Sunday, January 14, 2007

An Album and a Movie


Can we get this clear? I am not typically an impulse buyer. But recently, I strayed from the straight and narrow, and picked up this amazing album while standing in line at Starbucks. What a brilliant impulse buyer I am.

This album spans nearly 30 years, and is the result of the recovery of some old Ray Charles concert tapes from the 70s, combined with the very recent fill-in recordings of the legacy
Count Basie Orchestra. In my mind, this is a wonderful mixture of two remarkable styles. Ray always loved the music of Basie, and this pathetically white guy has always loved everything Ray.

Off to the Movies - Freedom Writers

This weekend we saw a movie that should be required viewing for anyone with kids in school, anyone who teaches or has ever taught, and for that matter, anyone who ever went to school.

Hilary Swank is remarkable, and is joined by a striking cast of young actors. This film has two major themes; the first is the stereotyping and class wars of the inner city.


In perhaps the most powerful moments of the film, the students of Erin Gruwell's class visit the Museum of Tolerance in West Los Angeles - one of their first visits outside of the neighborhood where they grew up. There, they meet actual Holocaust survivors who relate the stories of their narrow escape from the death camps. I have visited Dachau, and brief scenes were shown of the death camps, which brought me right back to the sights and sounds of my visit 20 years ago. The filmmakers had the wisdom of using real camp survivors in the film; my wife Nancy recognized her recent museum guide in the movie. Very moving.
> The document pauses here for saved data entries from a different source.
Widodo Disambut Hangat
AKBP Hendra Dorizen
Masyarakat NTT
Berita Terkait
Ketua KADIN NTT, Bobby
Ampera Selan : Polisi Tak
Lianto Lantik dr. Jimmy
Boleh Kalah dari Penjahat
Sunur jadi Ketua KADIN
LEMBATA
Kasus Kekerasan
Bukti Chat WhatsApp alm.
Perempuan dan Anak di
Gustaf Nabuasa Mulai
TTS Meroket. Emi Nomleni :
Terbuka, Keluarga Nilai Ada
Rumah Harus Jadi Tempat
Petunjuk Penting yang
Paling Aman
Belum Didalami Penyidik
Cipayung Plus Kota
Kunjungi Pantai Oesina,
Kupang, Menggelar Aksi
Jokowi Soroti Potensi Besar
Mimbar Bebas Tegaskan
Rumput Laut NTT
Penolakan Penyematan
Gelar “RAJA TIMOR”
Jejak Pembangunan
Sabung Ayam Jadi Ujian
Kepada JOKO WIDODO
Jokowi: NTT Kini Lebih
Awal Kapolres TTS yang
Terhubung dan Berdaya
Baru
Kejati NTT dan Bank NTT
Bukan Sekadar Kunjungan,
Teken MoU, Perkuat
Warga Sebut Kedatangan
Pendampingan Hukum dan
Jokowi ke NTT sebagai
The second important subplot of this film is the ongoing battle of creative entrepreneurial teachers versus an entrenched public education bureaucracy. I found myself feeling angry, almost enraged at the educational system that actually fought against the dreams, initiative, and spirit of an obviously talented teacher. As a result of this system, Erin Gruwell is no longer teaching, and I do not blame her. I do not harbor the idealism that the movie seems to embrace.

Ms. Gruwell has outgrown the narrow, structured world of public education, forming the Freedom Writer's Foundation, which now is capable of inspiring teacher and students as far and wide and Ms. Gruwell's dream can take her. The loosers in this movie are not the students, who have been blessed by a remarkable teacher, but rather the members of the educational establishment, who perpetuate a broken system that stunts the creativity of gifted teachers.